**KUTIPAN TEKS:**
DEMOKRASI.CO.ID - Koordinator Komunitas Tionghoa Anti Korupsi (KomTak), Lieus Sungkharisma menanggapi kabar bahwa lahan calon Ibu Kota Negara di Penajam Paser Utara, Kalimantan Timur adalah milik ahli waris Kesultanan Kutai.
Lieus menilai hal ini semakin menguatkan dugaan rencana pemindahan IKN memang sangat tergesa-gesa.
“Klaim atas lahan oleh ahli waris Kesultanan Kutai semakin menguatkan dugaan bahwa rencana pemindahan ibukota negara itu memang sangat tergesa-gesa,” katanya pada Sabtu, 29 Januari 2022, dilansir dari RMOL.
“Meski pemerintah menyatakan lahan untuk ibukota baru itu murni milik negara, faktanya Kesultanan Kutai bahkan mengklaim sebagian besar lahan untuk IKN adalah milik mereka dengan menunjukkan bukti-buktinya,” sambungnya.
Menurut Lieus, jika klaim ahli waris Kesultanan Kutai itu benar, maka itu berarti pemerintah sangat tidak menghormati hak-hak para Sultan yang dulu sudah banyak berkorban untuk berdirinya Negara Kesatuan Republik Indonesia (NKRI).

**CUPLIKAN DATA:**

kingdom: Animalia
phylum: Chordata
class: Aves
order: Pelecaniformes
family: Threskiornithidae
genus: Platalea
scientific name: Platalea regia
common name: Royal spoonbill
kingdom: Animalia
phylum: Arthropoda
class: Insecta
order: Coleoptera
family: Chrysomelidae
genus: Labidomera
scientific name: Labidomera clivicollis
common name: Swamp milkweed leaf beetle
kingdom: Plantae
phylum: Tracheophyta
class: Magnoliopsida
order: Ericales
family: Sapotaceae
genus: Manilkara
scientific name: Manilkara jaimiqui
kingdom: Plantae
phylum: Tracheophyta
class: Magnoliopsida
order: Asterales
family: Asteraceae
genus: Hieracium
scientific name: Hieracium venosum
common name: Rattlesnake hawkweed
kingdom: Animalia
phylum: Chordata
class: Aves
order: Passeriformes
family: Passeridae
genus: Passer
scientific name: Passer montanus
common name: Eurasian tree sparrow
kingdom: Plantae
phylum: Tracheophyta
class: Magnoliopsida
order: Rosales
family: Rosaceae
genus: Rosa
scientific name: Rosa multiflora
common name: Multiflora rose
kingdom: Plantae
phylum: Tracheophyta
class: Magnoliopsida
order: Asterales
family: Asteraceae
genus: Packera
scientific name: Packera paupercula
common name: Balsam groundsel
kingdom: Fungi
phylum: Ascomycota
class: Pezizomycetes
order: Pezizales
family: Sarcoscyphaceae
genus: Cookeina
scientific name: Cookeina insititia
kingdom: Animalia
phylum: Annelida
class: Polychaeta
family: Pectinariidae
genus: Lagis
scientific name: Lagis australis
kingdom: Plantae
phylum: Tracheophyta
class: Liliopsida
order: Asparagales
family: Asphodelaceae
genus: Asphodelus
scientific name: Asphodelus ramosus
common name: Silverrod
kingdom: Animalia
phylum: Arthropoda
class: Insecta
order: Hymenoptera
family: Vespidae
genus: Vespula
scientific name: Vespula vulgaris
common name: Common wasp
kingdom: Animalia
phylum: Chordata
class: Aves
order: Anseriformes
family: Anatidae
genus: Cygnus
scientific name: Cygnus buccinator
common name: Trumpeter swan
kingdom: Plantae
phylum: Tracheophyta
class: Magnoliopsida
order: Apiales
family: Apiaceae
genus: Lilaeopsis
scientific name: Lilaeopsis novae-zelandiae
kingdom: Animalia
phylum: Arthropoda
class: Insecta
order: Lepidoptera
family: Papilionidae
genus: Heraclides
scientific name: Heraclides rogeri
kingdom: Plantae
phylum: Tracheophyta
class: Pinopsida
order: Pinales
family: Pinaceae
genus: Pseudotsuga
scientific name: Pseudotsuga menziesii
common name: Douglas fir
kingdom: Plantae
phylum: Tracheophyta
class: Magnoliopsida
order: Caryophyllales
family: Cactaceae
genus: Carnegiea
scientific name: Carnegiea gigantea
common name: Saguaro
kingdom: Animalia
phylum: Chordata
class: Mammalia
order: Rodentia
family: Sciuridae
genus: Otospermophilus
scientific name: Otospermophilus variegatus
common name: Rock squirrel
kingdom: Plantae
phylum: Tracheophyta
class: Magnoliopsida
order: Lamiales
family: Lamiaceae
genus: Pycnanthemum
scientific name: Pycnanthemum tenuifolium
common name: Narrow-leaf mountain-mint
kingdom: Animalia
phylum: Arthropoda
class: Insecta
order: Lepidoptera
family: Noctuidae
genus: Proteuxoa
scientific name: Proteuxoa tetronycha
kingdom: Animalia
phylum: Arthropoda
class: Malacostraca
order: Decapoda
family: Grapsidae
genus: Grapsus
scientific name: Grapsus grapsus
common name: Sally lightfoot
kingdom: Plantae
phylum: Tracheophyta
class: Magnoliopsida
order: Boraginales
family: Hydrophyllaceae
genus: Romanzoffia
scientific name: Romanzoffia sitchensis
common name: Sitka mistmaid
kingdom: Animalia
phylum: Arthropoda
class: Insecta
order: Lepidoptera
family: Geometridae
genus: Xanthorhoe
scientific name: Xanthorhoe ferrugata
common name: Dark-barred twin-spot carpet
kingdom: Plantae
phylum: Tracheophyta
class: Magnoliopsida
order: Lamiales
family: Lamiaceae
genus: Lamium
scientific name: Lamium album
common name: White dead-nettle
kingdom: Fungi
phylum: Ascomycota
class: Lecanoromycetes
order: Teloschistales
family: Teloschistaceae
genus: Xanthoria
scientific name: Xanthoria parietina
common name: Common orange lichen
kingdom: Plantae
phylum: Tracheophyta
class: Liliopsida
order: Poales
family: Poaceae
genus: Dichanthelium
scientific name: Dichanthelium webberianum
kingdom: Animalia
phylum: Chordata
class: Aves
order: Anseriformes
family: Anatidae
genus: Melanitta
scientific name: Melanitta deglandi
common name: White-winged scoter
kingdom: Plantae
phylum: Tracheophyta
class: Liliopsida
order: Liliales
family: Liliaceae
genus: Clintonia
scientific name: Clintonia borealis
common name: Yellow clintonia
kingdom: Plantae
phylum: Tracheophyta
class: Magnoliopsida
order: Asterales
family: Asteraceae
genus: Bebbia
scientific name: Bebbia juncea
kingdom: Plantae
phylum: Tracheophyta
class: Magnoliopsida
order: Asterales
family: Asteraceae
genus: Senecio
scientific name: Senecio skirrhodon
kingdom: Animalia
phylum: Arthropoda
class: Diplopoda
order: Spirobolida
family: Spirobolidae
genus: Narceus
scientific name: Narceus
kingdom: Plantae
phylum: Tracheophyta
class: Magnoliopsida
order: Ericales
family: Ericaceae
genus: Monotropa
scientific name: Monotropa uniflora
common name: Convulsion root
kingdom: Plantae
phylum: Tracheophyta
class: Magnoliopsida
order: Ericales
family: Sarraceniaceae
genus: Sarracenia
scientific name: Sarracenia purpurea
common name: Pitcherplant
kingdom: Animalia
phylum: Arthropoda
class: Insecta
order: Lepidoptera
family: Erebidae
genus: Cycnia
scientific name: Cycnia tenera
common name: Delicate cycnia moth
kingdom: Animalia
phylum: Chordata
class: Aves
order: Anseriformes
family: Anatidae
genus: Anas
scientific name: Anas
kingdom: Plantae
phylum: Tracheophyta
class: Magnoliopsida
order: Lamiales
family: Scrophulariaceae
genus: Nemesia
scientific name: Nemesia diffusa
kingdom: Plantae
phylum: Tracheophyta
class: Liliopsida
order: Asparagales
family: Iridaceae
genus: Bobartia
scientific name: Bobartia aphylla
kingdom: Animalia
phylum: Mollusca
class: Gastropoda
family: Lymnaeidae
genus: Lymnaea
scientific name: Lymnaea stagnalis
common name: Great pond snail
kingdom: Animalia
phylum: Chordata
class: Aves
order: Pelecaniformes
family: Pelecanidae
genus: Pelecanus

**SOAL LATIHAN:**
A - Sebutkan semua singkatan yang terdapat dalam kutipan tentang lahan IKN, kecuali nama situs di awal kalimat pertama.
B - Tuliskan sebagai tabel Markdown bagian baris data yang diawali baris berisi "scientific name: Heraclides rogeri" dan diakhiri baris berisi "scientific name: Xanthorhoe ferrugata", termasuk kedua baris itu. Gunakan kolom No. dan Teks, lalu lewati baris kosong.

**PEMBAHASAN SOAL:**
A -
- KomTak
- IKN
- RMOL
- NKRI

B -
| No. | Teks |
|---|---|
| 1 | scientific name: Heraclides rogeri |
| 2 | kingdom: Plantae |
| 3 | phylum: Tracheophyta |
| 4 | class: Pinopsida |
| 5 | order: Pinales |
| 6 | family: Pinaceae |
| 7 | genus: Pseudotsuga |
| 8 | scientific name: Pseudotsuga menziesii |
| 9 | common name: Douglas fir |
| 10 | kingdom: Plantae |
| 11 | phylum: Tracheophyta |
| 12 | class: Magnoliopsida |
| 13 | order: Caryophyllales |
| 14 | family: Cactaceae |
| 15 | genus: Carnegiea |
| 16 | scientific name: Carnegiea gigantea |
| 17 | common name: Saguaro |
| 18 | kingdom: Animalia |
| 19 | phylum: Chordata |
| 20 | class: Mammalia |
| 21 | order: Rodentia |
| 22 | family: Sciuridae |
| 23 | genus: Otospermophilus |
| 24 | scientific name: Otospermophilus variegatus |
| 25 | common name: Rock squirrel |
| 26 | kingdom: Plantae |
| 27 | phylum: Tracheophyta |
| 28 | class: Magnoliopsida |
| 29 | order: Lamiales |
| 30 | family: Lamiaceae |
| 31 | genus: Pycnanthemum |
| 32 | scientific name: Pycnanthemum tenuifolium |
| 33 | common name: Narrow-leaf mountain-mint |
| 34 | kingdom: Animalia |
| 35 | phylum: Arthropoda |
| 36 | class: Insecta |
| 37 | order: Lepidoptera |
| 38 | family: Noctuidae |
| 39 | genus: Proteuxoa |
| 40 | scientific name: Proteuxoa tetronycha |
| 41 | kingdom: Animalia |
| 42 | phylum: Arthropoda |
| 43 | class: Malacostraca |
| 44 | order: Decapoda |
| 45 | family: Grapsidae |
| 46 | genus: Grapsus |
| 47 | scientific name: Grapsus grapsus |
| 48 | common name: Sally lightfoot |
| 49 | kingdom: Plantae |
| 50 | phylum: Tracheophyta |
| 51 | class: Magnoliopsida |
| 52 | order: Boraginales |
| 53 | family: Hydrophyllaceae |
| 54 | genus: Romanzoffia |
| 55 | scientific name: Romanzoffia sitchensis |
| 56 | common name: Sitka mistmaid |
| 57 | kingdom: Animalia |
| 58 | phylum: Arthropoda |
| 59 | class: Insecta |
| 60 | order: Lepidoptera |
| 61 | family: Geometridae |
| 62 | genus: Xanthorhoe |
| 63 | scientific name: Xanthorhoe ferrugata |